Study text =>
---
Simplify the complex fraction: 4/(x+3)/(1/x+3) A. 12x+4/x^2+3x. B. 4x/3x+9. C. 4x/3x^2+10x+3. D. None of these

Answers

Answer 1

Answer: The answer is C. 4x/3x^2+10x+3

$( (4)/(x+3))/( (1)/(x) +3) = ( (4)/(x+3))/( (1)/(x)+ (3x)/(x)) =( (4)/(x+3))/( (1+3x)/(x) ) = (4)/(x+3)* (x)/(1+3x)= (4x)/((x+3)(1+3x)) = (4x)/(x+3 x^(2) +3+9x)$ $= (4x)/(3 x^(2) +10x+3)$

Answer 2

Answer:

Answer:

The correct option is C.
---
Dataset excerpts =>
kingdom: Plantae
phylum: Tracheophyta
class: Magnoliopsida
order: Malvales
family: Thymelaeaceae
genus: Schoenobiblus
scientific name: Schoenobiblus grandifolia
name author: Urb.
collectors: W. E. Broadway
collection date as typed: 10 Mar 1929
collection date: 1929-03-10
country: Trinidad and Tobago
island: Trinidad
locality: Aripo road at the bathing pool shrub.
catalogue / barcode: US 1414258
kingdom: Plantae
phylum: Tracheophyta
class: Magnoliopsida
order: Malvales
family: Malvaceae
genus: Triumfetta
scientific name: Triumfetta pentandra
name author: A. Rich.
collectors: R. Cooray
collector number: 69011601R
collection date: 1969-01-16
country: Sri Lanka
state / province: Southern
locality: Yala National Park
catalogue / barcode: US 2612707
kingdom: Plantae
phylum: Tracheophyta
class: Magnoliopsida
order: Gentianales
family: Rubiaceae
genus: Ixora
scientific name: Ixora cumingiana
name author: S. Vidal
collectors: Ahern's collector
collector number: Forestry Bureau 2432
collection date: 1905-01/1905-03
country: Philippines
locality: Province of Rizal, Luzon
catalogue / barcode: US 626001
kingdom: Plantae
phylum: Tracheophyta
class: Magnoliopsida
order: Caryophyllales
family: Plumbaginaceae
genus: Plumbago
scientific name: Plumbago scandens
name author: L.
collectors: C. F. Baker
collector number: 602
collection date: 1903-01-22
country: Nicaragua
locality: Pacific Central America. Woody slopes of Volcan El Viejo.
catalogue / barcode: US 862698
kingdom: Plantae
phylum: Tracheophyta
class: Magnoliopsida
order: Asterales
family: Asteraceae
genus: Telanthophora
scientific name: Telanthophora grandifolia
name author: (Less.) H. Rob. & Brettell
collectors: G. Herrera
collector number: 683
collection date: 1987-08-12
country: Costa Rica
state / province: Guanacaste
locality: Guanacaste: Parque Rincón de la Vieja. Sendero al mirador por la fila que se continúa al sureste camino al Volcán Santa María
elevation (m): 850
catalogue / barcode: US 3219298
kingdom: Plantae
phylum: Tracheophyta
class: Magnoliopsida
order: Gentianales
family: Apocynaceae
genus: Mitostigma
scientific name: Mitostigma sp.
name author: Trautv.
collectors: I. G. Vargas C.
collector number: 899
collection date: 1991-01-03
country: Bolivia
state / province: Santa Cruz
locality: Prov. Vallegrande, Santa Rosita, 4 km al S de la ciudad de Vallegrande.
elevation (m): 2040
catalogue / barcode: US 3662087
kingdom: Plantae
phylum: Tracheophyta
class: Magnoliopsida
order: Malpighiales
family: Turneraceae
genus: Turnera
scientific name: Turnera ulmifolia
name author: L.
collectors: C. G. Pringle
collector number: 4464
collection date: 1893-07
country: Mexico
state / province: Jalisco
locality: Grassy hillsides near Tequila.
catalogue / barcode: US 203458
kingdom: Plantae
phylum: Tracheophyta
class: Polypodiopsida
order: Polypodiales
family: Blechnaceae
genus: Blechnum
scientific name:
---
Actions to take =>
1. From the complex-fraction thread, print everything from "Answer: The answer" down to "option is C.".
2. Translate this sentence from the complex-fraction thread into Spanish: "The correct option is C."
The records have no role in any of this.

Answers to this exercise =>
1.
Answer: The answer is C. 4x/3x^2+10x+3

$( (4)/(x+3))/( (1)/(x) +3) = ( (4)/(x+3))/( (1)/(x)+ (3x)/(x)) =( (4)/(x+3))/( (1+3x)/(x) ) = (4)/(x+3)* (x)/(1+3x)= (4x)/((x+3)(1+3x)) = (4x)/(x+3 x^(2) +3+9x)$ $= (4x)/(3 x^(2) +10x+3)$

Answer 2

Answer:

Answer:

The correct option is C.

2. La opción correcta es la C.